──────── SELECTED EXTRACT ────────
Here is my c++ definition of the metadata I use for stripmap sar.
I think that the SICD format also includes most of these, one way or another.
-Leland Pierce, Aug 2, 2017

================= ANY SENSOR ==============================

std::string raw_header; // the original header data.

std::string platform_name;
std::string sensor_name;
std::string sensor_type;
std::string image_id;
std::string processing_facility;
std::string product_type;
boost::posix_time::ptime acquisition_datetime; // “Mon DD HH:MM:SS.xx UTC YYYY”
boost::posix_time::ptime processing_datetime;
std::string processing_software_version;

// The orbit
// index into the 2d arrays: first index is point along orbit,
// second is x,y,or z component (0,1,2)
std::string orbit_coordinate_system;
std::vector orbit_time_sec;
std::vector orbit_positions_xyz_m;
std::vector orbit_velocities_xyz_m_per_sec;
std::vector orbit_orientations_roll_pitch_yaw_degrees;
std::string descending_or_ascending; // (D or A or I (for irrelevant))
──────── GIVEN INFORMATION ────────
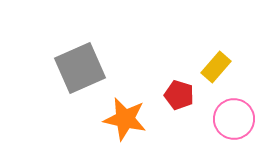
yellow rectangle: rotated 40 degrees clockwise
────────
**EXERCISE DETAILS**. Duplicate, word for word, the section of the stripmap SAR metadata definition above that opens with the words containing "std::string orbit_coordinate_system;" and closes with "I (for irrelevant))".

**TASK RESPONSE**.
std::string orbit_coordinate_system;
std::vector orbit_time_sec;
std::vector orbit_positions_xyz_m;
std::vector orbit_velocities_xyz_m_per_sec;
std::vector orbit_orientations_roll_pitch_yaw_degrees;
std::string descending_or_ascending; // (D or A or I (for irrelevant))